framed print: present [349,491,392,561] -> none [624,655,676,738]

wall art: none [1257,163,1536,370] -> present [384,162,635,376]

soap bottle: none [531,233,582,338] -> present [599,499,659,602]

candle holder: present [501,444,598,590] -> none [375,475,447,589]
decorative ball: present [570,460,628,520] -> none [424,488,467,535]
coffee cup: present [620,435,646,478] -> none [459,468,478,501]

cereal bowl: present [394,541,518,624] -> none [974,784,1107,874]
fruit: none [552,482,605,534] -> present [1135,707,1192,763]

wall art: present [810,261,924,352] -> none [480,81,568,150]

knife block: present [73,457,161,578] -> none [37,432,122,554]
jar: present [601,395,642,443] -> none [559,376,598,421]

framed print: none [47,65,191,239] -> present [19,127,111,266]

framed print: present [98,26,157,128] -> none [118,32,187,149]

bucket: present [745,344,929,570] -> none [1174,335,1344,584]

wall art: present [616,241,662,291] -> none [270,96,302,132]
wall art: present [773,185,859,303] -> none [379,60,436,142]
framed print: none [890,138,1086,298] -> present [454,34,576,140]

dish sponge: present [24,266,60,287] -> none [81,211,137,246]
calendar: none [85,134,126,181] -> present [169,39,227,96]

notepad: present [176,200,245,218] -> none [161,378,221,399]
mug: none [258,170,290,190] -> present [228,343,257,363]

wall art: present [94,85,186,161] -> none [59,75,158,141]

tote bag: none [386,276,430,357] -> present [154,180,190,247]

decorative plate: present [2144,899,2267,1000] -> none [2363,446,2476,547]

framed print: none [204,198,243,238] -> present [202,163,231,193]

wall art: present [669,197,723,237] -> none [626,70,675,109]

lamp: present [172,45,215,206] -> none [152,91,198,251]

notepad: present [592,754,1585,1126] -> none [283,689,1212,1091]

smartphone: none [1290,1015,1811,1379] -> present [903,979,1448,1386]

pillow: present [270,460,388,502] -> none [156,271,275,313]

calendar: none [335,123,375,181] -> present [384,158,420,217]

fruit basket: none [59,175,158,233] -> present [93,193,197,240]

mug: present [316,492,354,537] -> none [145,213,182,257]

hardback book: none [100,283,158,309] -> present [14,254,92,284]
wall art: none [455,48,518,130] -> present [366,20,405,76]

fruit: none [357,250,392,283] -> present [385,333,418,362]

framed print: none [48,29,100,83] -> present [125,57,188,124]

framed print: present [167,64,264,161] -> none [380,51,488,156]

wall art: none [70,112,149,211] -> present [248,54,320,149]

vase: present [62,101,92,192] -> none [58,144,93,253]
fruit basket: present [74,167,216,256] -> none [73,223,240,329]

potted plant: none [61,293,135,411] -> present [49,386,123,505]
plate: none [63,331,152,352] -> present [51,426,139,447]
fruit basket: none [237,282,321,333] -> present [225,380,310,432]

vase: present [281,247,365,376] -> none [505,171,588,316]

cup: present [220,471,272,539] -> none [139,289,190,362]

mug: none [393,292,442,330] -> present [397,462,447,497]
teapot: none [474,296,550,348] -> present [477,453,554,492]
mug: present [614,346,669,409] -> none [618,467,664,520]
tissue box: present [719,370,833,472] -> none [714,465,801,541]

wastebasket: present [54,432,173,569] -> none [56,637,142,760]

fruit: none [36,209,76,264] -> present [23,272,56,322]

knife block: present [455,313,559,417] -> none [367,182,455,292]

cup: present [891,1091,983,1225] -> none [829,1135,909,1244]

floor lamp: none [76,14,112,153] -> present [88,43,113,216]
::::
* **Activity**: Every line above needs to be repeated exactly as shown.

* **Task result**:
framed print: present [349,491,392,561] -> none [624,655,676,738]

wall art: none [1257,163,1536,370] -> present [384,162,635,376]

soap bottle: none [531,233,582,338] -> present [599,499,659,602]

candle holder: present [501,444,598,590] -> none [375,475,447,589]
decorative ball: present [570,460,628,520] -> none [424,488,467,535]
coffee cup: present [620,435,646,478] -> none [459,468,478,501]

cereal bowl: present [394,541,518,624] -> none [974,784,1107,874]
fruit: none [552,482,605,534] -> present [1135,707,1192,763]

wall art: present [810,261,924,352] -> none [480,81,568,150]

knife block: present [73,457,161,578] -> none [37,432,122,554]
jar: present [601,395,642,443] -> none [559,376,598,421]

framed print: none [47,65,191,239] -> present [19,127,111,266]

framed print: present [98,26,157,128] -> none [118,32,187,149]

bucket: present [745,344,929,570] -> none [1174,335,1344,584]

wall art: present [616,241,662,291] -> none [270,96,302,132]
wall art: present [773,185,859,303] -> none [379,60,436,142]
framed print: none [890,138,1086,298] -> present [454,34,576,140]

dish sponge: present [24,266,60,287] -> none [81,211,137,246]
calendar: none [85,134,126,181] -> present [169,39,227,96]

notepad: present [176,200,245,218] -> none [161,378,221,399]
mug: none [258,170,290,190] -> present [228,343,257,363]

wall art: present [94,85,186,161] -> none [59,75,158,141]

tote bag: none [386,276,430,357] -> present [154,180,190,247]

decorative plate: present [2144,899,2267,1000] -> none [2363,446,2476,547]

framed print: none [204,198,243,238] -> present [202,163,231,193]

wall art: present [669,197,723,237] -> none [626,70,675,109]

lamp: present [172,45,215,206] -> none [152,91,198,251]

notepad: present [592,754,1585,1126] -> none [283,689,1212,1091]

smartphone: none [1290,1015,1811,1379] -> present [903,979,1448,1386]

pillow: present [270,460,388,502] -> none [156,271,275,313]

calendar: none [335,123,375,181] -> present [384,158,420,217]

fruit basket: none [59,175,158,233] -> present [93,193,197,240]

mug: present [316,492,354,537] -> none [145,213,182,257]

hardback book: none [100,283,158,309] -> present [14,254,92,284]
wall art: none [455,48,518,130] -> present [366,20,405,76]

fruit: none [357,250,392,283] -> present [385,333,418,362]

framed print: none [48,29,100,83] -> present [125,57,188,124]

framed print: present [167,64,264,161] -> none [380,51,488,156]

wall art: none [70,112,149,211] -> present [248,54,320,149]

vase: present [62,101,92,192] -> none [58,144,93,253]
fruit basket: present [74,167,216,256] -> none [73,223,240,329]

potted plant: none [61,293,135,411] -> present [49,386,123,505]
plate: none [63,331,152,352] -> present [51,426,139,447]
fruit basket: none [237,282,321,333] -> present [225,380,310,432]

vase: present [281,247,365,376] -> none [505,171,588,316]

cup: present [220,471,272,539] -> none [139,289,190,362]

mug: none [393,292,442,330] -> present [397,462,447,497]
teapot: none [474,296,550,348] -> present [477,453,554,492]
mug: present [614,346,669,409] -> none [618,467,664,520]
tissue box: present [719,370,833,472] -> none [714,465,801,541]

wastebasket: present [54,432,173,569] -> none [56,637,142,760]

fruit: none [36,209,76,264] -> present [23,272,56,322]

knife block: present [455,313,559,417] -> none [367,182,455,292]

cup: present [891,1091,983,1225] -> none [829,1135,909,1244]

floor lamp: none [76,14,112,153] -> present [88,43,113,216]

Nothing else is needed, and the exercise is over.